Les travailleurs brésiliens ne peuvent défendre leurs emplois et leurs salaires que par l’unification de leurs luttes contre la classe capitaliste avec celle des travailleurs sur le plan international, non par un quelconque compromis avec les bourgeoisies nationales et leurs intérêts de profit.

En pleine vague de grèves ouvrières aux États-Unis, les syndicats américains s’efforcent d’étouffer un mouvement qui échappe à leur contrôle. L’United Auto Workers (UAW) s’efforce d’isoler la grève des 10.000 travailleurs de John Deere, qui ont rejeté le contrat du syndicat, de leurs collègues aux États-Unis et dans le monde entier.

Des représentants de l’UAW au Brésil étaient présents à l’assemblée de São Caetano, aidant le syndicat dirigé par Força Sindical à trahir la grève des travailleurs de GM. En retour, les dirigeants du syndicat des métallurgistes de Catalão – où se trouve l’une des principales usines John Deere au Brésil – ont diffusé une vidéo frauduleuse au nom de Força Sindical, prétendant soutenir la grève des travailleurs de Deere aux États-Unis.

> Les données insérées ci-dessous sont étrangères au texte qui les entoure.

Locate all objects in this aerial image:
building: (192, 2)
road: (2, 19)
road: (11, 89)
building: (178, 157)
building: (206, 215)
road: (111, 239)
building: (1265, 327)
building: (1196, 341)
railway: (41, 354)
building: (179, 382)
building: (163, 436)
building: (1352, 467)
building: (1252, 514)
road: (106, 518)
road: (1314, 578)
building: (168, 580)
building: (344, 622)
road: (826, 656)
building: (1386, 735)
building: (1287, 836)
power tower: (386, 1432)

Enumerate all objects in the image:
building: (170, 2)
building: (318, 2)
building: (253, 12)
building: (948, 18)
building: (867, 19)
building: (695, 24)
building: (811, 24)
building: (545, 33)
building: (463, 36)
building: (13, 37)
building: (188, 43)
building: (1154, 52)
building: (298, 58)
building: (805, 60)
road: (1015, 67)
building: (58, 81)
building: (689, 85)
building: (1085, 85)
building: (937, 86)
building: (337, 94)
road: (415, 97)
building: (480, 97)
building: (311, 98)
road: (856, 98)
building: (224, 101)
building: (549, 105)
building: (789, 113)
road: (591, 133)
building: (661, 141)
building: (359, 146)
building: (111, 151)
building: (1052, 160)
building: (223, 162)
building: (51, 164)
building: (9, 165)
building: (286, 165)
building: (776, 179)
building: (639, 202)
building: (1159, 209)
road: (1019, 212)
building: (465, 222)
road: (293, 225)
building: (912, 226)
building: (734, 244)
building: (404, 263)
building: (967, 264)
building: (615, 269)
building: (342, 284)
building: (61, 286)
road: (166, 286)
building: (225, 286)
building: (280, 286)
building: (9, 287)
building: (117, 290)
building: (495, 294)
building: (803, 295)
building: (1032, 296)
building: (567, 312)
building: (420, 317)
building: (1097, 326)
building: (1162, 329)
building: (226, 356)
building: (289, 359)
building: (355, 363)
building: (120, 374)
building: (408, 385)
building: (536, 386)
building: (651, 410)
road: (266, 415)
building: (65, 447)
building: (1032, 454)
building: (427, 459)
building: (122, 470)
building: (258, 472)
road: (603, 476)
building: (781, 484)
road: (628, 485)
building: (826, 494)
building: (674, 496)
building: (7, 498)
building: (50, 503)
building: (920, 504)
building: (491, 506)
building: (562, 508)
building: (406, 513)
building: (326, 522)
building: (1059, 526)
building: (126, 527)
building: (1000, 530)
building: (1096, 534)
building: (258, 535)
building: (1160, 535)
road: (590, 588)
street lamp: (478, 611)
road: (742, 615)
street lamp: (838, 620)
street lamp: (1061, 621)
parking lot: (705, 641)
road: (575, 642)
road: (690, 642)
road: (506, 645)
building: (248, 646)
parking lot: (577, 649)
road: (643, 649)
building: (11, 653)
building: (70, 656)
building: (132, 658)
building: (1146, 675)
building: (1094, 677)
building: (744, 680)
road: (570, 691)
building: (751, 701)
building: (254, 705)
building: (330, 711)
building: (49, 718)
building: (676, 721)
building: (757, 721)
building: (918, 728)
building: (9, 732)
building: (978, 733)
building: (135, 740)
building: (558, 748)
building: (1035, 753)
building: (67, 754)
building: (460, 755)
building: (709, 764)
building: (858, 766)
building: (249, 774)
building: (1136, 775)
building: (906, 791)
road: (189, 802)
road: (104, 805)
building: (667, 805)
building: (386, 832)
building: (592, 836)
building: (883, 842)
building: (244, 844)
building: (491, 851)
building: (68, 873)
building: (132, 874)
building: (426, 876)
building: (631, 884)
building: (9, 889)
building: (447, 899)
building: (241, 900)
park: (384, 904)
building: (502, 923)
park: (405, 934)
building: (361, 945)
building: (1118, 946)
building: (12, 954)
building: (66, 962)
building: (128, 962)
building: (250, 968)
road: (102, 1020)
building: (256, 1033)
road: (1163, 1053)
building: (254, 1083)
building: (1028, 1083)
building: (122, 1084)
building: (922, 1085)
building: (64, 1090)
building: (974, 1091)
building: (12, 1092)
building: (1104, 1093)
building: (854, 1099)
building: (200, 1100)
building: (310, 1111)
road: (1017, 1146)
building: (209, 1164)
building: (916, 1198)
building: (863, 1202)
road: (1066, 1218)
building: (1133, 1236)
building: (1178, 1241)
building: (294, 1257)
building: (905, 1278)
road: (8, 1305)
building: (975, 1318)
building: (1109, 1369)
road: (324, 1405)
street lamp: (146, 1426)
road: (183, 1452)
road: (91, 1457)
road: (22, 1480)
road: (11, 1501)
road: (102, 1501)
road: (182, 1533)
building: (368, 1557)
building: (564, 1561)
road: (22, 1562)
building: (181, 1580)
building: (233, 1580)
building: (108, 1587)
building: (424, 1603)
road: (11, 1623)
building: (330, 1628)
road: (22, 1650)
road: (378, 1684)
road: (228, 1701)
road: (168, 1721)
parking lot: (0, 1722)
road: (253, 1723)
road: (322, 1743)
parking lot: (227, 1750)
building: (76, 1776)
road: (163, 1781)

Deux jours après que Força Sindical a saboté la grève chez GM, les bureaucrates du syndicat ont déclaré que «si nécessaire, nous ferons même des arrêts de travail ici pour soutenir davantage [la grève aux États-Unis]». Le véritable objectif de cette campagne est d’empêcher les travailleurs du Brésil et des États-Unis de s’unir dans une véritable collaboration puissante contre les sociétés capitalistes transnationales qui les exploitent.

Les travailleurs doivent s’organiser de manière indépendante et en opposition aux syndicats, qui collaborent avec les sociétés depuis des années pour réduire leurs emplois, leurs salaires et leurs conditions de vie. Les travailleurs de GM à São Caetano et dans tout le Brésil doivent former des comités de base et coordonner leurs luttes avec les travailleurs au niveau international à travers l’Alliance ouvrière internationale des comités de base (IWA-RFC).